Mccarthy Arts Center, St. Michael's College, Colchester, Friday, May 2, 7 p.m.


Published May 7, 2008 at 1:19 p.m.


It's been a long time since I believed in faeries. However, as I sat down in a packed theater for the St. Michael's Drama Club production of Peter Pan, I was determined to let my faith be born again.

Held on the main stage of the McCarthy Arts Center, the student-produced play featured an impressive array of colorful costumes, swashbuckling scenes and, of course, flying.

After all, Peter Pan would not be Peter Pan without his ability to fly, and the producers were obviously aiming for authenticity. The actors undertook aerial lessons from ZFX, a company that specializes in theatrical flying effects. In this case, it appeared that Peter and friends were hooked onto a cable of sorts that would lift them up and suspend them as they indulged in back flips and airborne arabesques.

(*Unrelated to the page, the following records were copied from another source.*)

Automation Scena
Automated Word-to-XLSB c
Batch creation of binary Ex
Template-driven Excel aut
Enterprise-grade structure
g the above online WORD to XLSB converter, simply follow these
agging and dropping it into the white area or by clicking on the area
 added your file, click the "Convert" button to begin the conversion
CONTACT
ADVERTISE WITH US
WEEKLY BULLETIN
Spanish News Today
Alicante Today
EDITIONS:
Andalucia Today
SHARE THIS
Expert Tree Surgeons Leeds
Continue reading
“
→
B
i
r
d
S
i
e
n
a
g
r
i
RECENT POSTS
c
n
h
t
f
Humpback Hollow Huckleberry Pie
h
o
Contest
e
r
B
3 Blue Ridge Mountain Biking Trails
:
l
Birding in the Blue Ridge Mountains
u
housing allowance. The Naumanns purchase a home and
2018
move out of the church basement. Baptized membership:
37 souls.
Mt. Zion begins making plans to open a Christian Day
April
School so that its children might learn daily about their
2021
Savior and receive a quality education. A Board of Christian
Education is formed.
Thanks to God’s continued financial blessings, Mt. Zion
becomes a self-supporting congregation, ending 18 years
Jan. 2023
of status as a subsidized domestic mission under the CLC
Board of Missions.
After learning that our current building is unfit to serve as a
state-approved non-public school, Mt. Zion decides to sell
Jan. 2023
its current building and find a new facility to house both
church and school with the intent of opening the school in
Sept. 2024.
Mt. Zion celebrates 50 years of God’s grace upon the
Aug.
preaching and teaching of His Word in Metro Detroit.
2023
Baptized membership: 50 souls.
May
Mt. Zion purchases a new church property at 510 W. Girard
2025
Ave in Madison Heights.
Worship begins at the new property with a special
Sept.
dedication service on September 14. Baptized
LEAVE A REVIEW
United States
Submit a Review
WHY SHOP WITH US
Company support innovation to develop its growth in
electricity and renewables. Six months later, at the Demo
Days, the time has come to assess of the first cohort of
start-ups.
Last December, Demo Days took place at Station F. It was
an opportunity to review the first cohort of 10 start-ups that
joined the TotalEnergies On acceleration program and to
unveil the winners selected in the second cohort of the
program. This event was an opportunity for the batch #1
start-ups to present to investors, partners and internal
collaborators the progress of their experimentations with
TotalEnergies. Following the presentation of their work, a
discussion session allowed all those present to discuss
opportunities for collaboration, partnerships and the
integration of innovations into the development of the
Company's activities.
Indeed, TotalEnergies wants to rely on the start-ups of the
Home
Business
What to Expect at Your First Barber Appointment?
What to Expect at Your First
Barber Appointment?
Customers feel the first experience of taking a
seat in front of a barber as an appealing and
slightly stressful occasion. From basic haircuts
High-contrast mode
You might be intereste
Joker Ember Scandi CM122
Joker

Unfortunately, I missed the open workshop ZFX held last week at the college that offered a tutorial on how to fly on stage. For all I know, the pixie dust did the trick.

The airborne effects incited a lot of "oohs" and "ahhs" from the child-filled audience but did not distract from the plot or the fine acting. In keeping with Mary Martin stage tradition, a woman, Tina Shantz, played Pan. She was convincing as a mischievous adolescent boy, as was the mostly female crew of the "Lost Boys."

There were many rambunctious scenes where pirates, Indians (PC-updated as "Native Americans"), mermaids and Lost Boys clashed, both on stage and in the aisles. It was reminiscent of recess on an elementary school playground. During these episodes, I noticed the nuances of dialogue that, whether ad-libbed or scripted, complemented the chemistry between the characters.

I would have preferred the play to end with the epilogue in the novel, which includes Peter visiting a grown-up Wendy years later and meeting her daughter. Instead, Peter Pan and Wendy Darling parted ways with barely a good-bye, leaving me without a satisfying sense of closure. Otherwise, the play was immensely enjoyable.

Near the end, Peter asked the audience to clap if they believed in faeries. Did I do it? Yes, and I'm also considering taking flying lessons.